A Lei Maior ou Lei Divina, não aceita emendas, não faz concessões e não pode ser desrespeitada. Mesmo aqueles que se opõem a Deus, estão sujeitos às Suas leis.

O avião ao voar, não desrespeita a lei da gravidade, ao contrário, é com base nesta lei que sua estrutura e mecânica são desenvolvidas. A lei da gravidade, bem como todas as leis naturais, atua sobre todos sem fazer distinção e, também assim ocorre com as demais leis que regem o universo.

Também o livre-arbítrio é uma Lei inexorável, bem como as consequências das escolhas, ou, como diria o provérbio chinês: “o plantio é opcional, mas a colheita obrigatória”.

Assim, mesmo aqueles cujo comportamento se opõe a Deus e à Lei, estão submetidos a esta e não a conseguem burlar. São considerados criminosos em função de suas atitudes que visam o benefício individual à custa do bem comum, contudo, tanto suas motivações são permitidas pela Lei quanto a vulnerabilidade de suas supostas vitimas é consequência desta.

Dito isto, sigamos com o assunto proposto...


Quando falamos sobre obsessões, obsessores e obsedados, tendemos a identificar os personagens envolvidos como criminosos e vitimas, sendo os primeiros os criminosos e os últimos suas vitimas. Porém, afirmar isto implicaria em desmentir a premissa acima, pois, se a Lei não pode ser descumprida, toda ação ocorre dentro de seus limites e, portanto, não se caracteriza o crime.

O que estamos afirmando, é que o obsessor, ao atacar e mesmo prejudicar o obsedado, está agindo com o amparo da Lei Maior e não a desrespeitando como costumamos crer. E, não apenas os obsessores não são criminosos, como os obsedados não são vitimas inocentes.

Tudo e todos no universo estão sujeitos à Lei de Ação e Reação, Causa e Consequência ou, como preferem alguns: Carma.

Quando um espirito age sobre outro espirito, com intenção de prejudica-lo, isto se deve a uma brecha existente no comportamento atual ou passado do obsedado, que cria as condições para que o obsessor atue contra ele.

Em alguns casos abordados em outras postagens deste blog, os obsessores se aproximam por afinidade de pensamento - e/ou comportamento - com o obsedado, desenvolvendo uma relação parasitária e muitas vezes simbiótica. Em outras situações, o obsessor é vítima do obsedado, e sua ação é a busca de vingança.

Em qualquer destas circunstâncias, está o obsessor amparado pela Lei do Carma.

É o comportamento atual ou passado do obsedado que permite a ação do obsessor que, plantando sua vingança, certamente colherá as consequências, assim como o obsedado está colhendo as consequências de seu plantio.



A Justiça e a Misericórdia Divinas

É importante compreendermos a diferença entre duas qualidades divinas: a Justiça e a Misericórdia.

A Justiça que atua juntamente com a Lei, determina que de acordo com o plantio seja a colheita, enquanto a Misericórdia é o que permite que uma ação seja interrompida sem que sua causa se altere, possibilitando a “vitima” alterar seu comportamento, bem como as circunstâncias que permitem a ação de seu algoz.

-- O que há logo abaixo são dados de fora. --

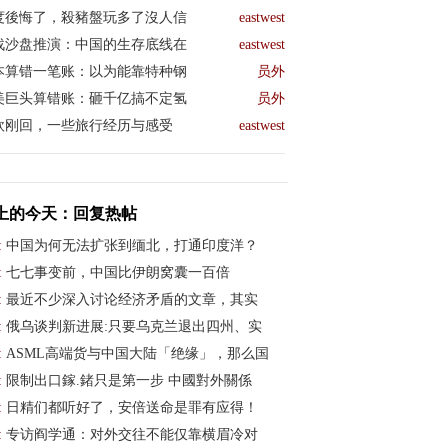
度後悔了，殺豬盤玩多了沒人信
eastwest
战沙盘推演：中国的生存底线在
eastwest
本算错一笔账：以为能靠特种钢
员外
美巨头算错账：砸千亿搞不定氢
员外
欧刚回，一些旅行经历与感受
eastwest
上的今天：回复热帖
:
中国为何无法扩张到缅北，打通印度洋？
:
七七事变前，中国比伊朗窝囊一百倍
:
最近不少深入讨论经济矛盾的文章，其实
:
俄乌谈判新进展:只要乌克兰退出四州、实
:
ASML高端货与中国大陆「绝缘」，那么国
:
限制出口鎵.鍺只是第一步 中國對外關係
:
日精们都听好了，安倍送命是罪有应得！
:
专访阎学通：对外交往不能仅靠横眉冷对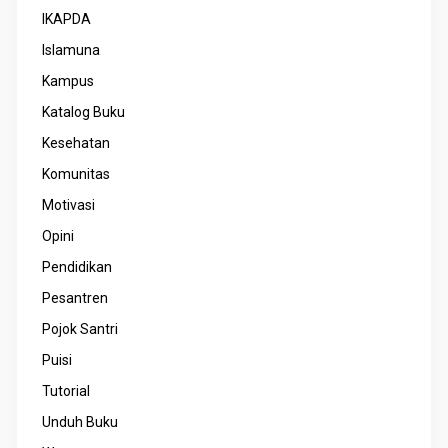
IKAPDA
Islamuna
Kampus
Katalog Buku
Kesehatan
Komunitas
Motivasi
Opini
Pendidikan
Pesantren
Pojok Santri
Puisi
Tutorial
Unduh Buku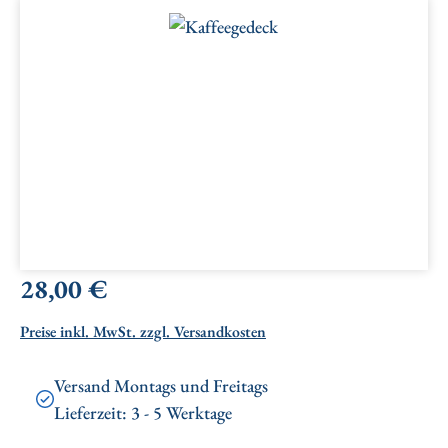
Bildergalerie überspringen
Regulärer Preis:
28,00 €
Preise inkl. MwSt. zzgl. Versandkosten
Versand Montags und Freitags
Lieferzeit: 3 - 5 Werktage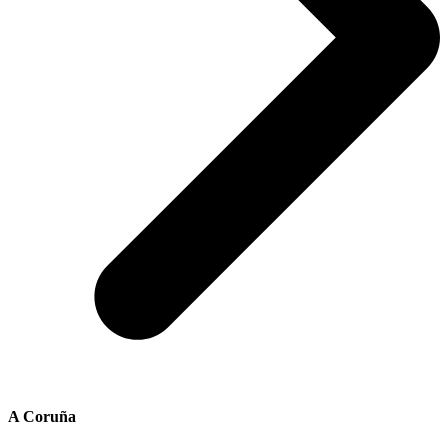
A Coruña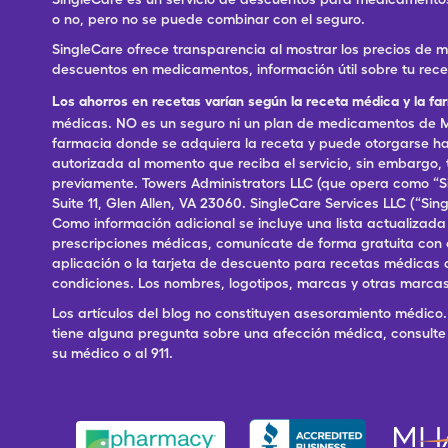
o no, pero no se puede combinar con el seguro.
SingleCare ofrece transparencia al mostrar los precios de
descuentos en medicamentos, información útil sobre tu rec
Los ahorros en recetas varían según la receta médica y la fa
médicas. NO es un seguro ni un plan de medicamentos de Me
farmacia donde se adquiera la receta y puede otorgarse has
autorizada al momento que reciba el servicio, sin embargo
previamente. Towers Administrators LLC (que opera como “S
Suite 11, Glen Allen, VA 23060. SingleCare Services LLC (“S
Como información adicional se incluye una lista actualizad
prescripciones médicas, comunícate de forma gratuita con el S
aplicación o la tarjeta de descuento para recetas médicas 
condiciones. Los nombres, logotipos, marcas y otras marcas
Los artículos del blog no constituyen asesoramiento médico. 
tiene alguna pregunta sobre una afección médica, consulte 
su médico o al 911.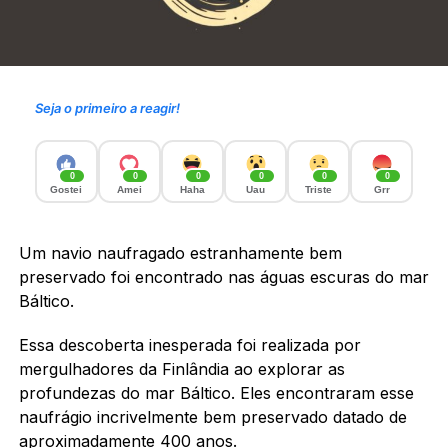
Seja o primeiro a reagir!
0
0
0
0
0
0
Gostei
Amei
Haha
Uau
Triste
Grr
Um navio naufragado estranhamente bem
preservado foi encontrado nas águas escuras do mar
Báltico.
Essa descoberta inesperada foi realizada por
mergulhadores da Finlândia ao explorar as
profundezas do mar Báltico. Eles encontraram esse
naufrágio incrivelmente bem preservado datado de
aproximadamente 400 anos.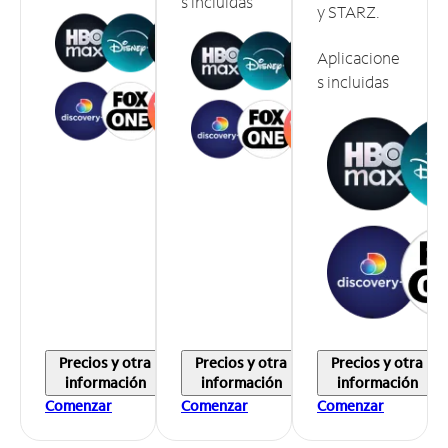
s incluidas
y STARZ.
Aplicacione
s incluidas
Precios y otra
Precios y otra
Precios y otra
información
información
información
Comenzar
Comenzar
Comenzar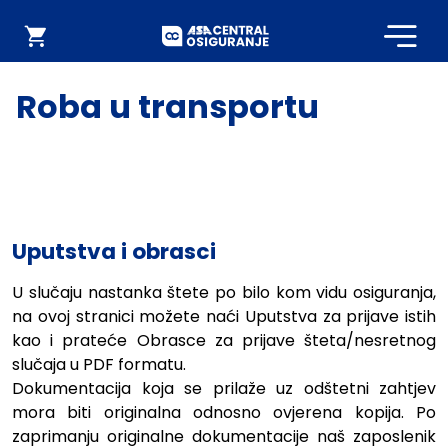
Početna
Webshop
Roba u transportu
Uputstva i obrasci
U slučaju nastanka štete po bilo kom vidu osiguranja,
na ovoj stranici možete naći Uputstva za prijave istih
kao i prateće Obrasce za prijave šteta/nesretnog
slučaja u PDF formatu.
Dokumentacija koja se prilaže uz odštetni zahtjev
mora biti originalna odnosno ovjerena kopija. Po
zaprimanju originalne dokumentacije naš zaposlenik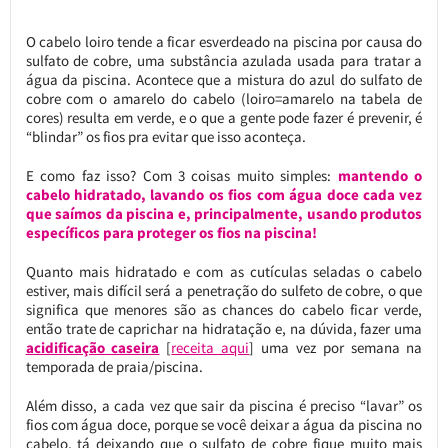
O cabelo loiro tende a ficar esverdeado na piscina por causa do
sulfato de cobre, uma substância azulada usada para tratar a
água da piscina. Acontece que a mistura do azul do sulfato de
cobre com o amarelo do cabelo (loiro=amarelo na tabela de
cores) resulta em verde, e o que a gente pode fazer é prevenir, é
“blindar” os fios pra evitar que isso aconteça.
E como faz isso? Com 3 coisas muito simples:
mantendo o
cabelo hidratado, lavando os fios com água doce cada vez
que saímos da piscina e, principalmente, usando produtos
específicos para proteger os fios na piscina!
Quanto mais hidratado e com as cutículas seladas o cabelo
estiver, mais difícil será a penetração do sulfeto de cobre, o que
significa que menores são as chances do cabelo ficar verde,
então trate de caprichar na hidratação e, na dúvida, fazer uma
acidificação caseira
[
receita aqui
] uma vez por semana na
temporada de praia/piscina.
Além disso, a cada vez que sair da piscina é preciso “lavar” os
fios com água doce, porque se você deixar a água da piscina no
cabelo, tá deixando que o sulfato de cobre fique muito mais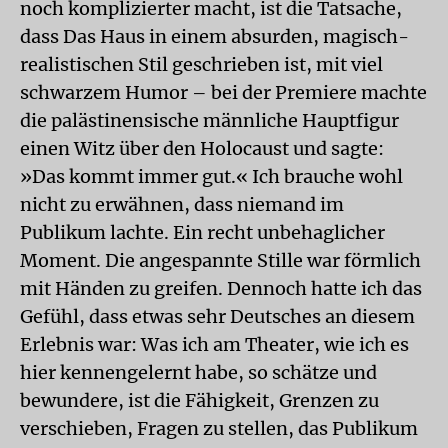
noch komplizierter macht, ist die Tatsache,
dass Das Haus in einem absurden, magisch-
realistischen Stil geschrieben ist, mit viel
schwarzem Humor – bei der Premiere machte
die palästinensische männliche Hauptfigur
einen Witz über den Holocaust und sagte:
»Das kommt immer gut.« Ich brauche wohl
nicht zu erwähnen, dass niemand im
Publikum lachte. Ein recht unbehaglicher
Moment. Die angespannte Stille war förmlich
mit Händen zu greifen. Dennoch hatte ich das
Gefühl, dass etwas sehr Deutsches an diesem
Erlebnis war: Was ich am Theater, wie ich es
hier kennengelernt habe, so schätze und
bewundere, ist die Fähigkeit, Grenzen zu
verschieben, Fragen zu stellen, das Publikum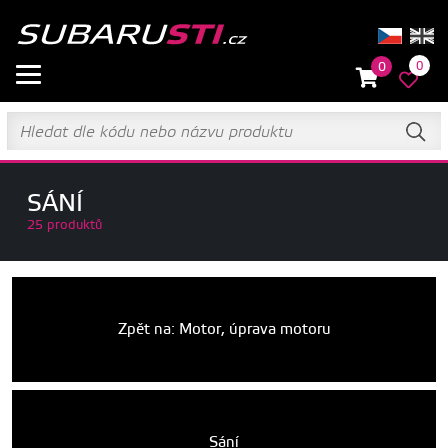
0
0
SÁNÍ
25 produktů
Zpět na: Motor, úprava motoru
Sání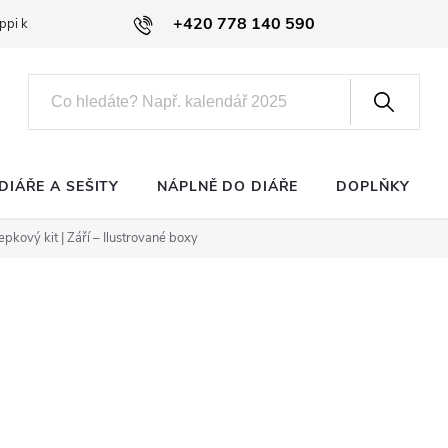
+420 778 140 590
ppi klub
DIÁŘE A SEŠITY
NÁPLNĚ DO DIÁŘE
DOPLŇKY
pkový kit | Září – Ilustrované boxy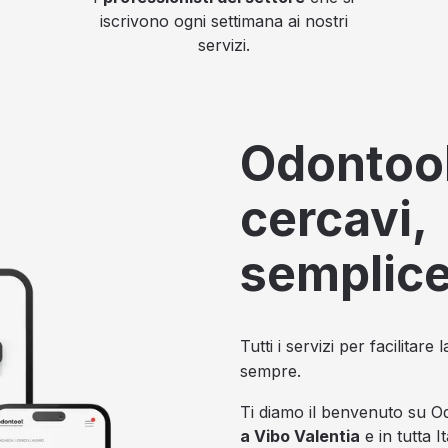
iscrivono ogni settimana ai nostri
servizi.
Odontool
cercavi,
semplic
Tutti i servizi per facilitar
sempre.
Ti diamo il benvenuto su O
a Vibo Valentia
e in tutta I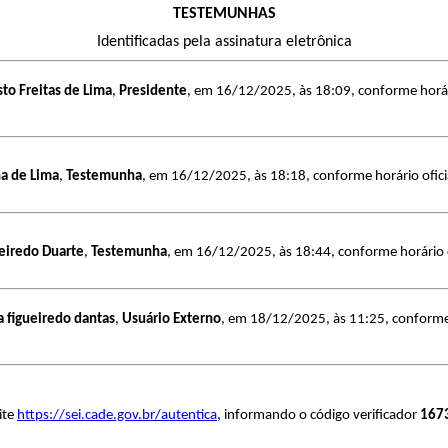
TESTEMUNHAS
Identificadas pela assinatura eletrônica
to Freitas de Lima
,
Presidente
, em 16/12/2025, às 18:09, conforme horári
a de Lima
,
Testemunha
, em 16/12/2025, às 18:18, conforme horário ofici
ueiredo Duarte
,
Testemunha
, em 16/12/2025, às 18:44, conforme horário o
a figueiredo dantas
,
Usuário Externo
, em 18/12/2025, às 11:25, conforme h
ite
https://sei.cade.gov.br/autentica
, informando o código verificador
167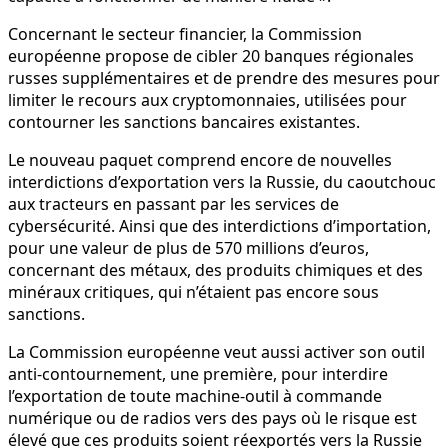
Concernant le secteur financier, la Commission
européenne propose de cibler 20 banques régionales
russes supplémentaires et de prendre des mesures pour
limiter le recours aux cryptomonnaies, utilisées pour
contourner les sanctions bancaires existantes.
Le nouveau paquet comprend encore de nouvelles
interdictions d’exportation vers la Russie, du caoutchouc
aux tracteurs en passant par les services de
cybersécurité. Ainsi que des interdictions d’importation,
pour une valeur de plus de 570 millions d’euros,
concernant des métaux, des produits chimiques et des
minéraux critiques, qui n’étaient pas encore sous
sanctions.
La Commission européenne veut aussi activer son outil
anti-contournement, une première, pour interdire
l’exportation de toute machine-outil à commande
numérique ou de radios vers des pays où le risque est
élevé que ces produits soient réexportés vers la Russie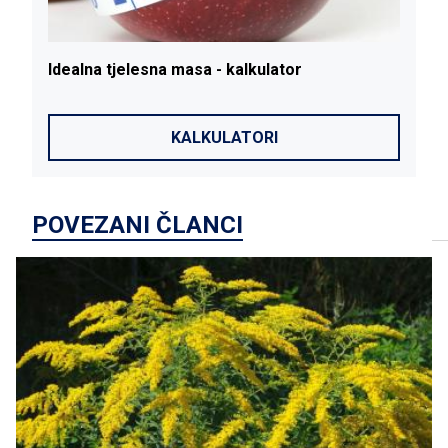
Idealna
tjelesna
masa
- kalkulator
I
KALKULATORI
POVEZANI ČLANCI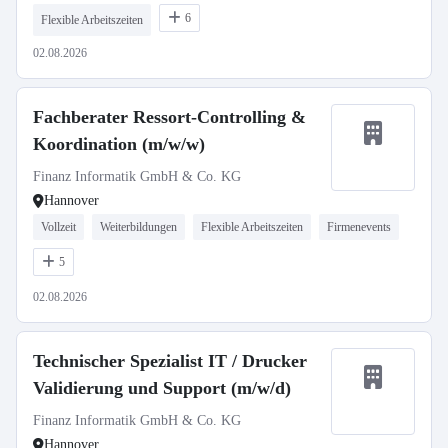
6
Flexible Arbeitszeiten
02.08.2026
Fachberater Ressort-Controlling &
Koordination (m/w/w)
Finanz Informatik GmbH & Co. KG
Hannover
Vollzeit
Weiterbildungen
Flexible Arbeitszeiten
Firmenevents
5
02.08.2026
Technischer Spezialist IT / Drucker
Validierung und Support (m/w/d)
Finanz Informatik GmbH & Co. KG
Hannover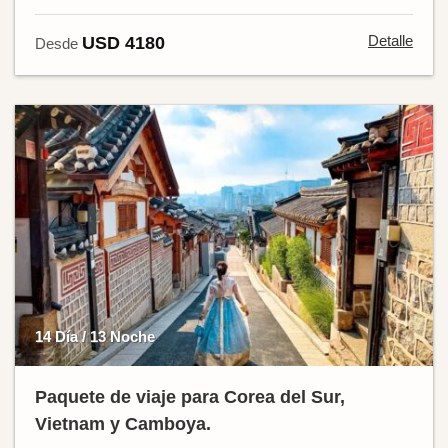
Detalle
USD 4180
Desde
14 Día / 13 Noche
Paquete de viaje para Corea del Sur,
Vietnam y Camboya.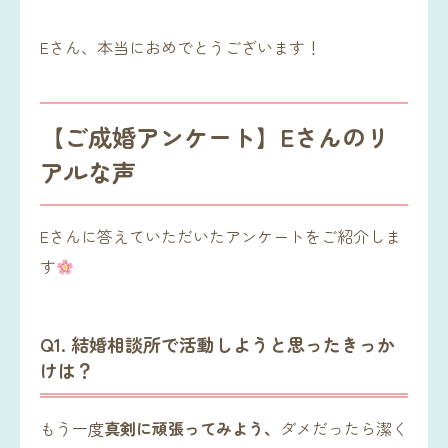
Eさん、本当におめでとうございます！
【ご成婚アンケート】Eさんのリ
アルな声
Eさんに答えていただいたアンケートをご紹介しま
す
Q1. 結婚相談所で活動しようと思ったきっか
けは？
もう一度
真剣に頑張ってみよう、
ダメだったら潔く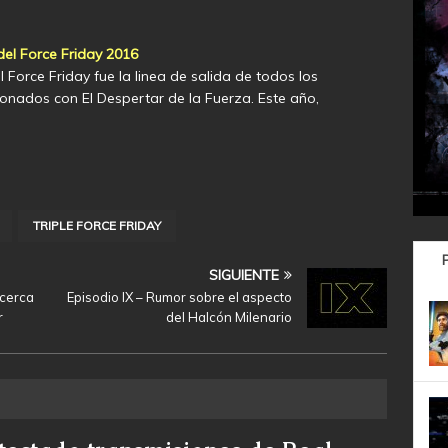
del Force Friday 2016
 Force Friday fue la linea de salida de todos los
onados con El Despertar de la Fuerza. Este año,
TRIPLE FORCE FRIDAY
SIGUIENTE
acerca
Episodio IX – Rumor sobre el aspecto
r
del Halcón Milenario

Analisemos as diferentes maneiras que as religiões lidam com este aspecto e observemos alguns exemplos práticos para compreender melhor este assunto.

Assim como a mediunidade é faculdade comum aos religiosos em geral, as práticas de desobsessão ou o afastamento dos “maus espíritos” não são prerrogativa do espiritismo e das religiões de origem africana, estão presentes em muitas religiões, mesmo as mais ortodoxas e apresentam características comuns, como observaremos a seguir.

Exorcismos, descarregos, puxadas, pontos de pólvora, demandas, etc., atuam no desligamento do espirito obsessor em relação ao encarnado obsedado. Na maioria das práticas, o recurso utilizado é a magnetização do encarnado que, durante um período variável de tempo, torna-se imune à aproximação dos obsessores que são violentamente repelidos.

A incorporação do obsessor, seja através de um médium de transporte, seja através do próprio obsedado (como nos casos de possessão), permite o reestabelecimento dos corpos energéticos do espirito que está se manifestando, através da doação de plasma, criando as condições para que este altere sua condição mental e perceba com maior clareza a situação em que se encontra, premissa para que altere seu padrão vibratório e alcance uma situação em que poderá ser socorrido e/ou conduzido novamente ao caminho evolutivo.

As diferentes correntes espirituais apontam dois caminhos possíveis, com diferenças nos métodos adotados, mas também nas premissas que lhes dão origem. O caminho mais usual é o que prioriza o afastamento de obsessor e obsedado, muitas vezes de maneira violenta, causando lesões nos corpos e mentes dos obsessores e demonstrando preocupação exclusiva com o obsedado.

Este caminho, também conhecido como “o caminho da dor” nem sempre é eficiente à médio e longo prazos, e parte da premissa equivocada de que nesta relação obsessor/obsedado há uma vítima (obsedado) e um algoz (obsessor). 

Algumas práticas sequer tentam estabelecer diálogo com o obsessor, não oferecendo a este a oportunidade de rever seu comportamento e optar por uma nova conduta, e retornar assim à evolução através do caminho do amor.

Outras, como o espiritismo, demonstram uma preocupação oposta ao não oportunizar ao obsessor o caminho da dor, oferecendo apenas a opção da alteração da consciência através do diálogo doutrinário. Nestes casos, quando o obsessor não aceita a doutrina, não ocorre o desligamento deste em relação ao obsedado.

As práticas que entendemos mais equilibradas oferecem as duas opções ao obsessor:

- Primeiro ocorre o choque anímico energético através da incorporação, restitui-se os corpos energéticos deste e cria-se a condição mental que possibilita o diálogo, e então tenta-se fazer com que este perceba sua condição.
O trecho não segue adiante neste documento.